◆ CONSIGNE A:
Reproduisez à l'identique tout le passage de l'extrait sur la science et le naturalisme, de « Ceci nous conduit » jusqu'à « vies en fonction. ».
◆ CONSIGNE B:
D'après l'extrait sur la science et le naturalisme, pourquoi le refus des explications surnaturelles ne constitue-t-il pas une prise de position sur l'existence du surnaturel ? Répondez en une à trois phrases.

━━━ EXTRAIT DE PAGE

Il est aussi important de noter que la science adhère au principe du naturalisme, à savoir qu’elle suit les règles du monde naturel et n’autorise pas les explications ‘surnaturelles’ des phénomènes.  Ceci n’est pas une prise de position sur l’existence ou non du surnaturel : il s’agit simplement de dire que la science, par nature, ne peut tester les prétentions pour lesquelles il n’existe pas de preuve empirique. Si quelqu’un affirme des choses surnaturelles, il ne fait pas de science. Si quelqu’un affirme des choses au-delà de ce qui peut être empiriquement testé, il ne fait pas davantage de science. La science se focalise sur l’objectif – au premier chef, ce qui est vrai, peu importe comment vous le sentez. Elle ne fait pas d’assertions subjectives (celles qui se basent sur nos sentiments ou opinions individuelles) La science peut me dire la composition chimique de la crème glacée au chocolat, mais ne s’occupe pas de m’aider à décider si je la préfère à la vanille. (En même temps, je n’aime pas le terme ‘scientisme’ parce qu’il est habituellement utilisé par les gens pour dénigrer la science quand celle-ci contredit leurs croyances, il y a un vrai danger à croire que la science peut résoudre les questions de valeur plutôt que les questions factuelles.)

Ceci nous conduit à la non-science. Souvent, spécialement dans les cercles spirituels, on entend parler de ‘différentes manières de savoir’. Il est possible de ‘savoir’ des choses non scientifiquement. Par exemple, le fait que j’aime mes enfants est quelque chose que je ‘sais’ subjectivement et je ne puis ni ne veux le prouver scientifiquement. Le royaume des valeurs et de l’éthique n’est pas le domaine de la science, mais bien celui de la philosophie, de la religion, de la spiritualité. La science nous enseigne des faits au sujet du monde ; la philosophie, la religion et la spiritualité nous aident à imaginer ce que nous pouvons faire de ces faits et comment vivre nos vies en fonction.

━━━━━━
━━━ JEU D'ENTRÉES

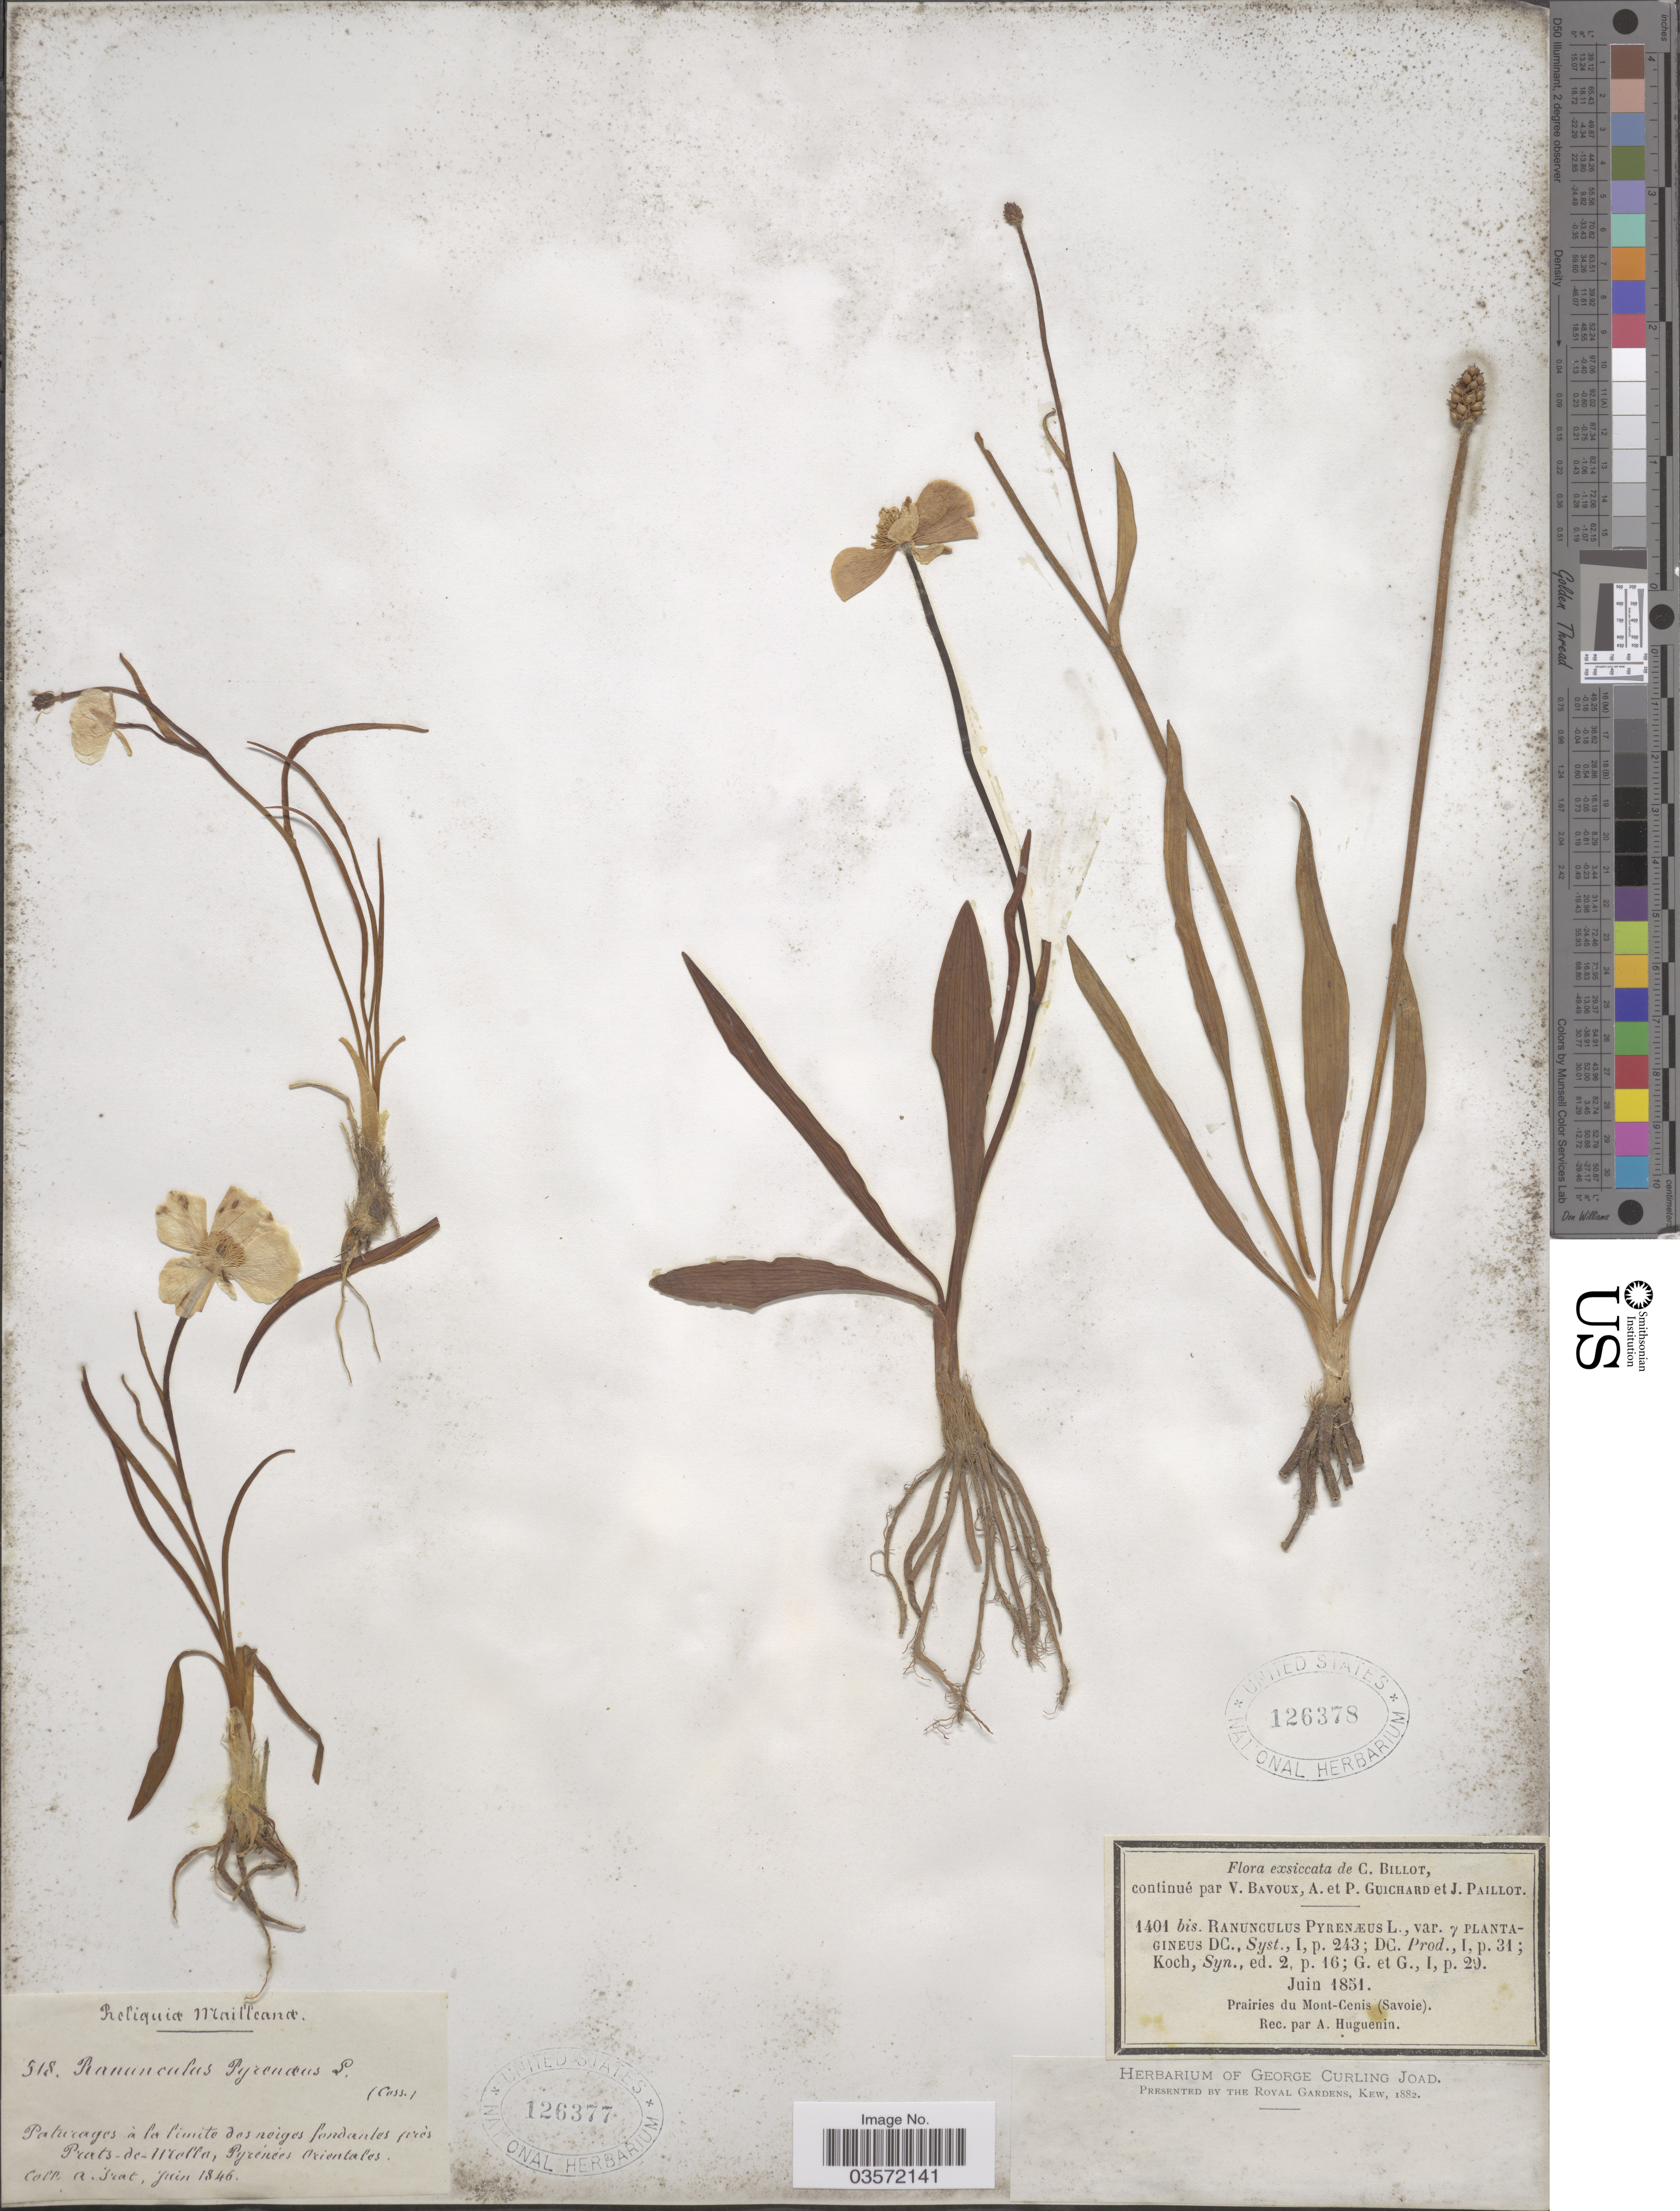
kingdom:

━━━━━━
━━━ JEU D'ENTRÉES

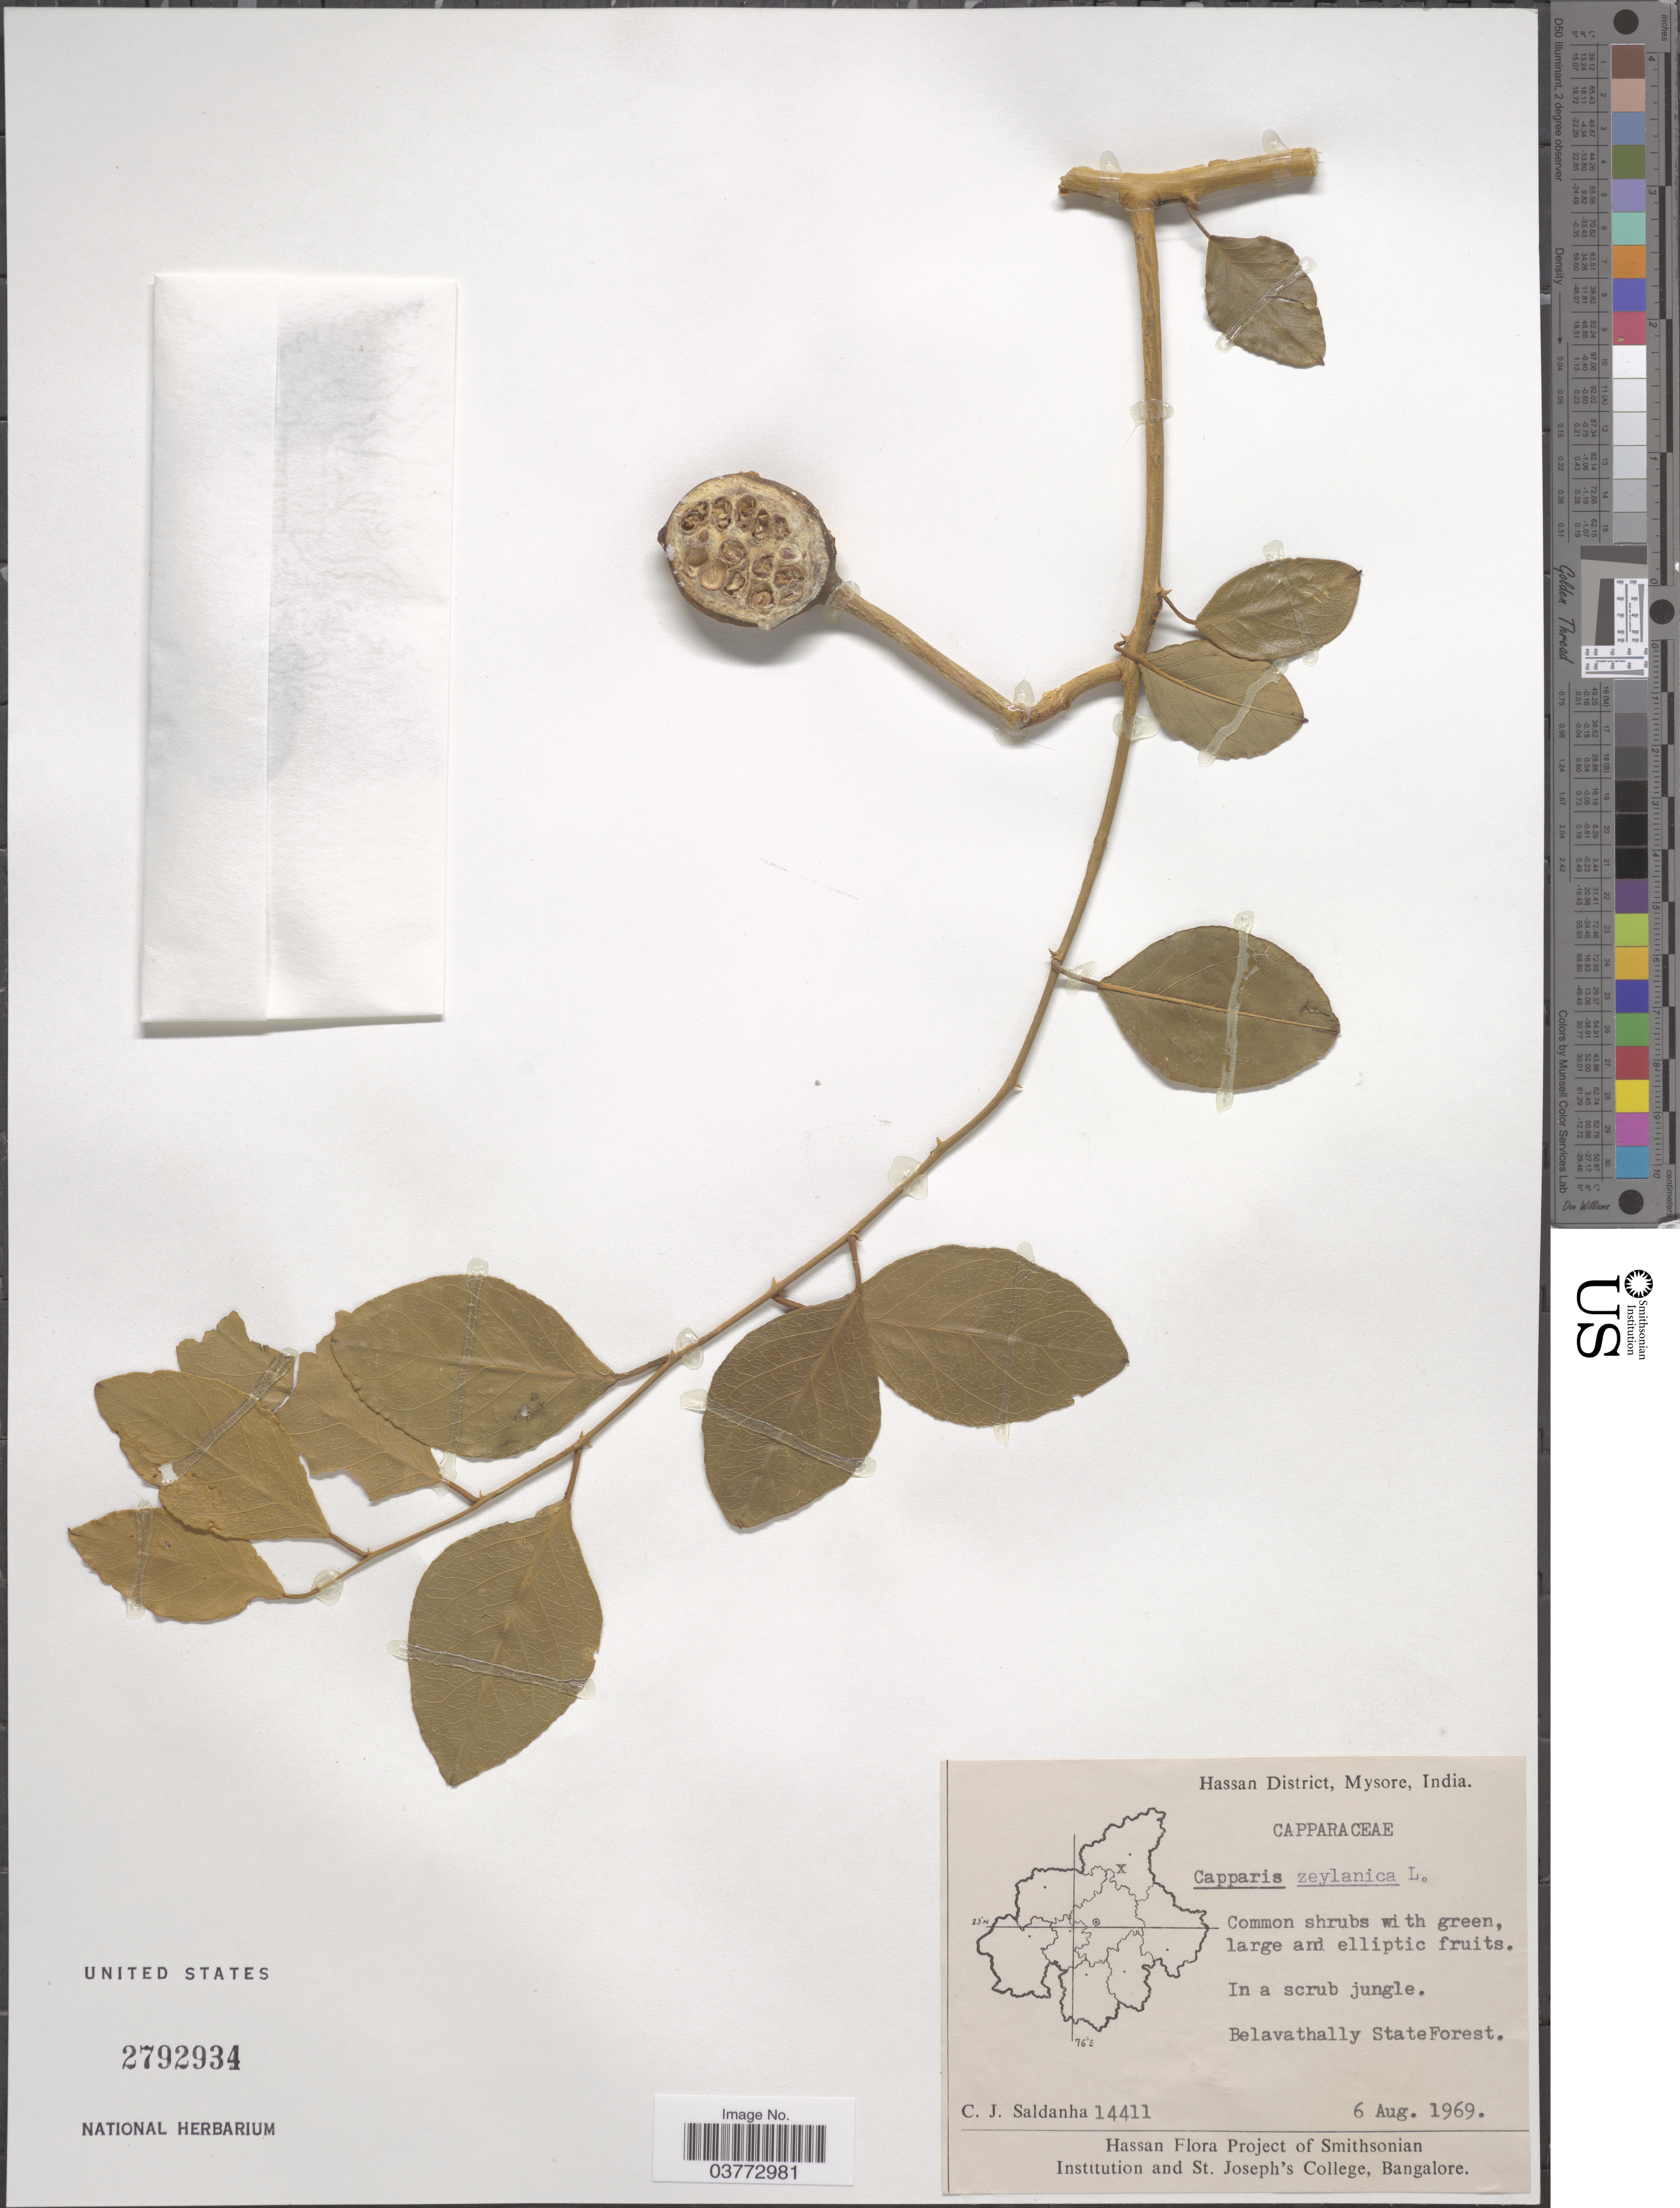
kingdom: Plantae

━━━━━━

◆ RÉPONSE PROPOSÉE A:
Ceci nous conduit à la non-science. Souvent, spécialement dans les cercles spirituels, on entend parler de ‘différentes manières de savoir’. Il est possible de ‘savoir’ des choses non scientifiquement. Par exemple, le fait que j’aime mes enfants est quelque chose que je ‘sais’ subjectivement et je ne puis ni ne veux le prouver scientifiquement. Le royaume des valeurs et de l’éthique n’est pas le domaine de la science, mais bien celui de la philosophie, de la religion, de la spiritualité. La science nous enseigne des faits au sujet du monde ; la philosophie, la religion et la spiritualité nous aident à imaginer ce que nous pouvons faire de ces faits et comment vivre nos vies en fonction.

◆ RÉPONSE PROPOSÉE B:
Ce refus traduit seulement le fait que la science, par nature, ne peut pas tester les prétentions pour lesquelles il n'existe pas de preuve empirique. Il ne se prononce donc pas sur l'existence ou la non-existence du surnaturel.